Finance is often the first function to drive significant systems investment and to maintain financial control and compliance. Tier 2 and 3 finance solutions can meet this requirement, while the rest of the trial process can be managed using Fit-for-Purpose software – spreadsheets, workflow and collaboration tools. Over time, this model gets harder to maintain.   

Process flows, data volumes, and supply chains grow and become more complex, increasing the overhead of maintaining control and compliance. Systems decisions impact product launch planning. If the plan is to hand the launch to a large pharma company, heterogeneous systems make it slower, harder, and commercially unattractive. If the start-up plans to self-launch, it needs robust, integrated systems to manage the launch and future growth.               

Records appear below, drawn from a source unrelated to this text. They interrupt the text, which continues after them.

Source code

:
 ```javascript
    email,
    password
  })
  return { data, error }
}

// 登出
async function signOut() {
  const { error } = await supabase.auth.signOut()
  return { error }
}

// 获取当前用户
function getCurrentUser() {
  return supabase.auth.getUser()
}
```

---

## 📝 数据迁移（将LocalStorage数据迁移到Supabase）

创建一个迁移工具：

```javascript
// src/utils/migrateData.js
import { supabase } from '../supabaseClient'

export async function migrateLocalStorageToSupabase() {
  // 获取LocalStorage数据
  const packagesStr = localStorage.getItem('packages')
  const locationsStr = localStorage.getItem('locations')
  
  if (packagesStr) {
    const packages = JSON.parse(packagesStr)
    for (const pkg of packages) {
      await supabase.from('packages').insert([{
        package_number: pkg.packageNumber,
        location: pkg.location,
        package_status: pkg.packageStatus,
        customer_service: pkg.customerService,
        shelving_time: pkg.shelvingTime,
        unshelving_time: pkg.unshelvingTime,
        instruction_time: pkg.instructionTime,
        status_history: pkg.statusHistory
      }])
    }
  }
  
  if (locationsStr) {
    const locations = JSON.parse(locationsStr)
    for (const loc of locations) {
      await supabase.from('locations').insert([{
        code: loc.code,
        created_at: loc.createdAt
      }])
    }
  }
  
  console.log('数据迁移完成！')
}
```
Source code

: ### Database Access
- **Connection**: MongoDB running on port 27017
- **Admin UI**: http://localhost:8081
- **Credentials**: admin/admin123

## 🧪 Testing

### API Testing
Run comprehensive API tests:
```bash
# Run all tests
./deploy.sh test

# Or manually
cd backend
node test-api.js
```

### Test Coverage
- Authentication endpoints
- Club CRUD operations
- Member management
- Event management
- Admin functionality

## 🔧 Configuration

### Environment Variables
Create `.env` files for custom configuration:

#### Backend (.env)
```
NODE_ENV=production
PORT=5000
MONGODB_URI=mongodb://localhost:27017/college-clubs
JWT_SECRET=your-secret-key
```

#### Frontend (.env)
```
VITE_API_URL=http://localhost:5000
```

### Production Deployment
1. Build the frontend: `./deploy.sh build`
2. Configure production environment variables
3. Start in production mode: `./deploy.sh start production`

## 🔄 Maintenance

Once an investment is made in a Tier 2 or 3 system, there is an expectation to keep it until it delivers a return on investment. That point may come long after the needs of the business have outgrown it.    

Making the Right Choices  

Moving to a Tier 1 ERP is likely to be the right long-term solution for a biotech startup, whether its goals are around growth, strategic partnerships, or being acquired by a large pharma company. It is important to plan for that transition so there is enough breathing space to prepare, stabilizing and optimizing processes in time to be ready for major milestones and transitions, such as a pivotal trial or handover to a big pharma company.       

Any decision on system investment needs to be seen in this strategic context. For example, the immediate benefits of investing in a Tier 2 finance solution to meet urgent financial control and compliance requirements should be balanced against the future impact of replacing it with a Tier 1 solution. While adopting a Tier 1 ERP early in the process may be seen as overkill, this should be balanced against the value of having a solution that will keep up with growth and give the company the required space to prepare for major milestones such as pivotal trial and launch.  

Adopting an SAP S4/HANA solution early in the process can target functionality where it is most needed – for example in finance, without having to invest immediately in the full range of SAP capabilities – while also retaining the scalability benefits of a Tier 1 ERP.   

Adopting SAP Early in the Pre-Commercial Biotech Lifecycle  

Today, SAP S/4 HANA can be implemented using what might be termed a LEGO® approach, starting with a narrow range of functionality and adding components as needed, in a structured, modular way. This calls for discipline. Customizations should only happen where they deliver a clear competitive advantage, otherwise the integrity of the LEGO® model is lost, making future integration more complex. Building from a small base and growing functionality as the business grows avoids the risk of taking on too much in the middle of the pre-commercial stage when the focus is on the trial.